Data : The distance to Jupiter from earth, ##d_J = 5.58\times 10^8\;\text{km}##. The velocity of the earth around the sun ##v_{\bigodot} = 10^5\;\text{km/h} \cong 30\;\text{km/s}##.
The time lag observed by the astronomer was ##\Delta t = 22\;\text{minutes}\; = 22\times 60\;\text{seconds}##
When the earth is moving towards Jupiter, the speed of light observed ##c_T = c+v_{\bigodot}## and when moving away, ##c_A = c-v_{\bigodot}##.

Hence the time lag ##\small{{\Delta t} = \dfrac{d_J}{c-v_{\bigodot}} - \dfrac{d_J}{c+v_{\bigodot} }=d_J\left( \dfrac{2v_{\bigodot}}{c^2-v^2_{\bigodot}}\right) = \dfrac{2v_{\bigodot}d_J}{c^2} \Rightarrow c = \left( \dfrac{2v_{\bigodot}d_J}{\Delta t} \right)^{\frac{1}{2}}},\;\text{since}\; c\gg v_{\bigodot}.##

This amounts to ##c = \left( \dfrac {2\times 30\times 5.58\times 10^8}{22\times 60} \right)^{\frac{1}{2}} \cong \boxed{5000\;\text{km/s}}##. This can't be right, assuming I haven't made calculation errors.
 
kuruman said:
I think the book's description is inadequate. This wikipedia entry has a better explanation.
To call it "inadequate" is putting it mildly.
My calculation above (post #3) shows that if the authors had Doppler's effect in mind for the differing speeds of light when the earth was moving towards and away from Jupiter, they are wrong in a big way.
It's not about how the earth is moving. Rather it's about where the earth is, or so it seems.
 
The Doppler effect is why the eclipse timings vary, because the distance to Jupiter changes between the beginning and end of the eclipse. You don't use the Doppler effect to calculate the speed of light though, not least because the radial velocity of Jupiter is zero at conjunction and opposition.

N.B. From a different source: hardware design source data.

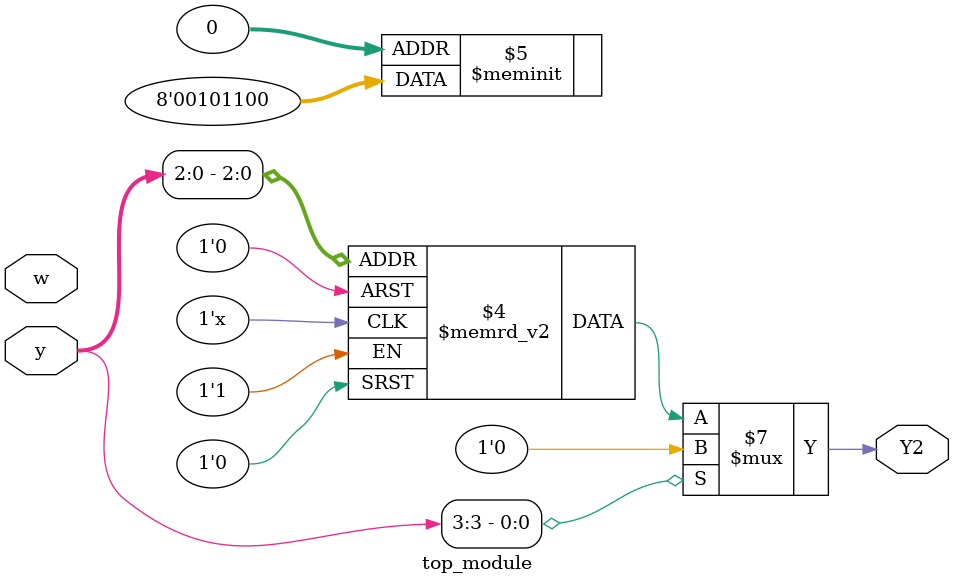
<source format=sv>
module top_module(
	input [3:0] y,
	input w,
	output reg Y2);

	always_comb
	begin
		case(y)
			4'b0000: Y2 = 1'b0;
			4'b0001: Y2 = 1'b0;
			4'b0010: Y2 = 1'b1;
			4'b0011: Y2 = 1'b1;
			4'b0100: Y2 = 1'b0;
			4'b0101: Y2 = 1'b1;
			4'b0110: Y2 = 1'b0;
			4'b0111: Y2 = 1'b0;
			default: Y2 = 1'b0;
		endcase
	end

endmodule

</source>
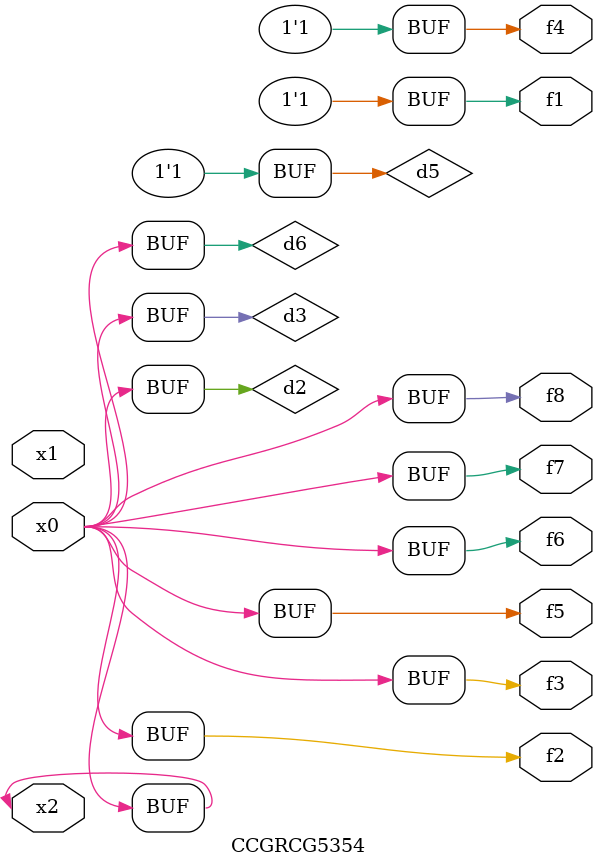
<source format=v>
module CCGRCG5354(
	input x0, x1, x2,
	output f1, f2, f3, f4, f5, f6, f7, f8
);

	wire d1, d2, d3, d4, d5, d6;

	xnor (d1, x2);
	buf (d2, x0, x2);
	and (d3, x0);
	xnor (d4, x1, x2);
	nand (d5, d1, d3);
	buf (d6, d2, d3);
	assign f1 = d5;
	assign f2 = d6;
	assign f3 = d6;
	assign f4 = d5;
	assign f5 = d6;
	assign f6 = d6;
	assign f7 = d6;
	assign f8 = d6;
endmodule

</source>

An idealised version of Rømer's experiment is to place a clock on Jupiter and watch it through a telescope. You observe that the clock takes 0.999s to tick 1s (numbers made up), from which you deduce that Jupiter is 0.001 light seconds closer now than it was 1s ago. You observe that the clock takes 0.998s to tick the next second, so Jupiter is 0.002 light seconds closer than 1s ago, 0.003 light seconds closer than two seconds ago. You keep cumulating the (signed!) time difference like this between opposition and conjunction to get a total time difference. You attribute this time to the extra distance, the diameter of Earth's orbit, and deduce that the diameter is 22 light minutes (or 16 light minutes, with more precise measurements).